Judge Letts found that there is good cause to believe that the FTC is likely to prevail on the merits of this action. The parties will continue to conduct discovery, after which a trial will be scheduled.

The FTC alleged that Trek distributors ran classified ads in the “Help Wanted” sections of newspapers that implied that they were offering salaried positions. According to the FTC, people who responded to the ads were instead given a sales presentation designed to recruit new distributors.

The FTC alleged that Trek told recruits that they could earn money by selling products or recruiting, but emphasized that more money could be made through recruiting. The recruits were expected to attend training seminars around the country, purchase hundreds of dollars worth of products so they could enter the program at a higher level, rent desk space in regional offices, and subscribe to phone lines so they could begin recruiting others, all at their own expense.
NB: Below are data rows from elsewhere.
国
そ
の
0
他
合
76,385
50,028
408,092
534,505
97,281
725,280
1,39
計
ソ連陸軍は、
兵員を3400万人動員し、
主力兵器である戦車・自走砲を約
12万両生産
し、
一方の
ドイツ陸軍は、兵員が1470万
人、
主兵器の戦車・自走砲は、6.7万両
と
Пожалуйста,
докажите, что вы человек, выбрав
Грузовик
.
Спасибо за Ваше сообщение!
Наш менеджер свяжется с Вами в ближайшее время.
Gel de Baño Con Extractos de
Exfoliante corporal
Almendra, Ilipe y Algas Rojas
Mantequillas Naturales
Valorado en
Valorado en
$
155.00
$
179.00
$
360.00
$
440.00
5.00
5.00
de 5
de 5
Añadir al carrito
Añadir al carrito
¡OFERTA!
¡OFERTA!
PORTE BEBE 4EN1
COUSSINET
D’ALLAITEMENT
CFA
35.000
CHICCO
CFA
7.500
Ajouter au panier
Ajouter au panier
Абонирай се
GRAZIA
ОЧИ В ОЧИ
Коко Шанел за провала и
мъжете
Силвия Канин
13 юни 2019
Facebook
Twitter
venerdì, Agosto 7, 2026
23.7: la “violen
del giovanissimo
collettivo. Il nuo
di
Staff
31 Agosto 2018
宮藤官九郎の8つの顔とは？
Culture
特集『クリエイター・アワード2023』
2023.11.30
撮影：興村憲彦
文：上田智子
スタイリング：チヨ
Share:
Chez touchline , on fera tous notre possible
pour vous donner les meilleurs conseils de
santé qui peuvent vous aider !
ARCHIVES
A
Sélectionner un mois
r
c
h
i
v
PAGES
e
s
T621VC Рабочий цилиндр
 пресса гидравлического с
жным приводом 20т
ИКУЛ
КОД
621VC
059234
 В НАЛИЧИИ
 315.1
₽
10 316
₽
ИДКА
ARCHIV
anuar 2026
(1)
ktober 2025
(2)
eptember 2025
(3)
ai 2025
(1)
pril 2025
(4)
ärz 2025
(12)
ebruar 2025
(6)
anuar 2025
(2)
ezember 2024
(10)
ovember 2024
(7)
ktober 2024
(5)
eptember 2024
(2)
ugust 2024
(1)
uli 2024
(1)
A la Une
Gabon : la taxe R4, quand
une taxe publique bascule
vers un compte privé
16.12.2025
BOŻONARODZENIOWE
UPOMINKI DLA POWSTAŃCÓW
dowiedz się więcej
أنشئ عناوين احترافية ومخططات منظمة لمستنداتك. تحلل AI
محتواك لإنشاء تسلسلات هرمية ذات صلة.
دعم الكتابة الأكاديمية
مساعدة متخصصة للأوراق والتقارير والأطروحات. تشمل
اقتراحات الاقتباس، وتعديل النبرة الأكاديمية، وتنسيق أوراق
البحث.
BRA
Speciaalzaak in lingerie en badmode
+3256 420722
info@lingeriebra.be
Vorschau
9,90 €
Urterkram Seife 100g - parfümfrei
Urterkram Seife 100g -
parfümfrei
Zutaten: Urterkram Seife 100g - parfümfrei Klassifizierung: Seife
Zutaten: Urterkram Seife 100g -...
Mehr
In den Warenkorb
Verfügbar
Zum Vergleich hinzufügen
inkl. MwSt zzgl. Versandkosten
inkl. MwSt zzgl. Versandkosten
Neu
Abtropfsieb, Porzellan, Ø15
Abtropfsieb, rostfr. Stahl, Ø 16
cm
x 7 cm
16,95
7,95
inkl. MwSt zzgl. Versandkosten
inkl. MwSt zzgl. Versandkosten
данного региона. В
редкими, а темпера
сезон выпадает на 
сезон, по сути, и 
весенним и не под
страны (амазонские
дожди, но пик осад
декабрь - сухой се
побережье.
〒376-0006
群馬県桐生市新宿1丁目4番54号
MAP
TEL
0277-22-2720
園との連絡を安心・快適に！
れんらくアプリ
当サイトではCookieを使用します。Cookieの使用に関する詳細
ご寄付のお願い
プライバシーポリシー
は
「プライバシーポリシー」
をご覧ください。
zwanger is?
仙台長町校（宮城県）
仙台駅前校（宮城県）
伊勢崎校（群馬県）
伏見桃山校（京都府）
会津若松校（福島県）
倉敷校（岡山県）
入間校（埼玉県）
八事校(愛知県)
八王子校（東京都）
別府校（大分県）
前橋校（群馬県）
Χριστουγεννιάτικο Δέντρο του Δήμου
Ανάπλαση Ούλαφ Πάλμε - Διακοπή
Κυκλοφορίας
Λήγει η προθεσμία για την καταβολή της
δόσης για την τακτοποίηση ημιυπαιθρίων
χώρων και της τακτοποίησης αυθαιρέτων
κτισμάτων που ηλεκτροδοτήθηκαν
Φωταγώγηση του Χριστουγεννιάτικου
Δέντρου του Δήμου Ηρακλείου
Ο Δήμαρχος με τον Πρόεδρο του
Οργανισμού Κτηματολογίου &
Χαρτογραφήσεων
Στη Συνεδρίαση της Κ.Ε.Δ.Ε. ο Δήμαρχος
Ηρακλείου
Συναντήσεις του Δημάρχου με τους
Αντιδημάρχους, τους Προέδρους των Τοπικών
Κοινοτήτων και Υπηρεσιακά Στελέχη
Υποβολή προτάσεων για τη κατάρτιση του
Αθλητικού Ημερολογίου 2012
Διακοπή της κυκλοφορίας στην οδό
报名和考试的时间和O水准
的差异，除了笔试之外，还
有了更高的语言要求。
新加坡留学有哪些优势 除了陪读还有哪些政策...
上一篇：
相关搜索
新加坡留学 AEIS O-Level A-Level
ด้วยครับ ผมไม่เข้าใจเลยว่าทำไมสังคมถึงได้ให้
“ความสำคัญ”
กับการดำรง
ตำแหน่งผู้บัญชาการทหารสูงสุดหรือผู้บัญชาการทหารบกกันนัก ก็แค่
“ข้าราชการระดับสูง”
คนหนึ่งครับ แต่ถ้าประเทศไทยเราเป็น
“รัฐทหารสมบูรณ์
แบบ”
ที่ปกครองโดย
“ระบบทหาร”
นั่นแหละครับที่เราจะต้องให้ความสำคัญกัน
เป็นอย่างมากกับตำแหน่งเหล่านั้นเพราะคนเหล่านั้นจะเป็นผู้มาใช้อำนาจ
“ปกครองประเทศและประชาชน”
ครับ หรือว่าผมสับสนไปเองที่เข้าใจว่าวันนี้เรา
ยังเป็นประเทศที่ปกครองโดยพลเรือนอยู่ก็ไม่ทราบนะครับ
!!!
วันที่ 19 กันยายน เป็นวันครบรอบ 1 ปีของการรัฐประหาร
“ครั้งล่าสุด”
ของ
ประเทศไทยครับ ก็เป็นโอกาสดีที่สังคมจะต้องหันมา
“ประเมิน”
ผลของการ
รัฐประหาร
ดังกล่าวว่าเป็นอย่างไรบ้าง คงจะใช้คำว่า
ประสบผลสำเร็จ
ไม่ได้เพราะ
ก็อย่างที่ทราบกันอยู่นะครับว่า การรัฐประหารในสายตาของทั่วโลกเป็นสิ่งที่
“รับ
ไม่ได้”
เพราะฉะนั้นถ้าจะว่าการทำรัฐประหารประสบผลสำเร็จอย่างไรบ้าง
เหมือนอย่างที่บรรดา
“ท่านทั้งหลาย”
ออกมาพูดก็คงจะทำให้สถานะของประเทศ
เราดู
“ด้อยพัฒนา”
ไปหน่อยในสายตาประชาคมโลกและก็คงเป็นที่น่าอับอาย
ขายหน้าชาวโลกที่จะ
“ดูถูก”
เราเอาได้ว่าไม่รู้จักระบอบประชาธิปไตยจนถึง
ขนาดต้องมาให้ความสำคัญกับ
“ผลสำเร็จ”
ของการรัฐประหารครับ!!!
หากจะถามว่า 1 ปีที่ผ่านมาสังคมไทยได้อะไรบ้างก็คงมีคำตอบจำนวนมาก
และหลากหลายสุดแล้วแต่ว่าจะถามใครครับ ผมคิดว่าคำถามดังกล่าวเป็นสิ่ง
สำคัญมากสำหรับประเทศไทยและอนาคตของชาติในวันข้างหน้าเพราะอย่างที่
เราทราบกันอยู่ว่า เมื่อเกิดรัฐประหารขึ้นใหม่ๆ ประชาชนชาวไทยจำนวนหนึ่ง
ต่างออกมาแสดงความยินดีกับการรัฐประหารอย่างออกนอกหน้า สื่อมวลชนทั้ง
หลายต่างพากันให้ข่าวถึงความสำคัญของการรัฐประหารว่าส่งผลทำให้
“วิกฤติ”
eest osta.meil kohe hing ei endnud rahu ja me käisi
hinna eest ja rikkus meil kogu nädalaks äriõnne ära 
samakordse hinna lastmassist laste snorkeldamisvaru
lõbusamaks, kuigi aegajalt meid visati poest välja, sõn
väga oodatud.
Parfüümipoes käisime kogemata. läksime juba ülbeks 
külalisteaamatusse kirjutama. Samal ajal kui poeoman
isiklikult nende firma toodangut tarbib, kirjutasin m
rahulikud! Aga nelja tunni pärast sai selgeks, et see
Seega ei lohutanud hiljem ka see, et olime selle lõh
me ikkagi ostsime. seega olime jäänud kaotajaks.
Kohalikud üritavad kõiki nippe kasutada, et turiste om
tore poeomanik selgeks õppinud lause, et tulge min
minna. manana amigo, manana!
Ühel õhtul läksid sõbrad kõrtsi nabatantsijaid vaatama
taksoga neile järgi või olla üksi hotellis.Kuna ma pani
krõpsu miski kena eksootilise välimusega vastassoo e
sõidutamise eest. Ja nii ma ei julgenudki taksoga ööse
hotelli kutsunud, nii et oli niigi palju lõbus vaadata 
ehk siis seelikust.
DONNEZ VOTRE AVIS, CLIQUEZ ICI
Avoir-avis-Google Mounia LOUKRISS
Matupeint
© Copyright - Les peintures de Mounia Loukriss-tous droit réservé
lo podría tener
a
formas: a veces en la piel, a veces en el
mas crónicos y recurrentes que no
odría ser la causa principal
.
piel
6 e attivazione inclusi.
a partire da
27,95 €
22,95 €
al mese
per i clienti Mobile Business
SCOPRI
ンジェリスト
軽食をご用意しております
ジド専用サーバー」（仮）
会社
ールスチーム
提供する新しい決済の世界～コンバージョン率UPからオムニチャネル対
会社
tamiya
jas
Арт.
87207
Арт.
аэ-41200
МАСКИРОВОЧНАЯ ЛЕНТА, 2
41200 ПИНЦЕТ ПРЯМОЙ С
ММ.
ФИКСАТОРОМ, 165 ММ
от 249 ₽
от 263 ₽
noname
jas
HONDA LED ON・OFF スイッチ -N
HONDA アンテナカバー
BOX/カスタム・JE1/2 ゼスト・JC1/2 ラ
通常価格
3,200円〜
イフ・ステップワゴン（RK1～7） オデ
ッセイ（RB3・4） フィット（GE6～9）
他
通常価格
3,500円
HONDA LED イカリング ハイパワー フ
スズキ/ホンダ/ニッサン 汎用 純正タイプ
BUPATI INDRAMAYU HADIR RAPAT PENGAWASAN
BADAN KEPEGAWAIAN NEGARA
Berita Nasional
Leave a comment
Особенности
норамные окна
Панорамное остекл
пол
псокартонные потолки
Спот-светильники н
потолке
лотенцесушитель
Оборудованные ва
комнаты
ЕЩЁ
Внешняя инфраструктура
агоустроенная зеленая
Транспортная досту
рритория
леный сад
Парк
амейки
While the company promised monthly incomes ranging from $2,000 to $20,000, the FTC complaint alleged that the vast majority of consumers made less money than they had paid for front-end expenses, and that many made little or nothing. The complaint also alleged that compensation was not sufficiently linked to retail sales, and that Trek did not adequately enforce policies and requirements that were ostensibly designed to assure such a link.

Finally, the FTC alleged that the program is a pyramid scheme and most participants lose money. The practices violate federal law, the complaint says. The FTC has asked the court to permanently enjoin the defendants' deceptive practices and to order consumer redress as final relief in the matter.

The FTC’s complaint names as defendants Trek Alliance Inc., Trek Education Corporation, VonFlagg Corporation, and individual defendants J. Kale Flagg, Harry Flagg, and Richard and Tiffani Von Alvensleben.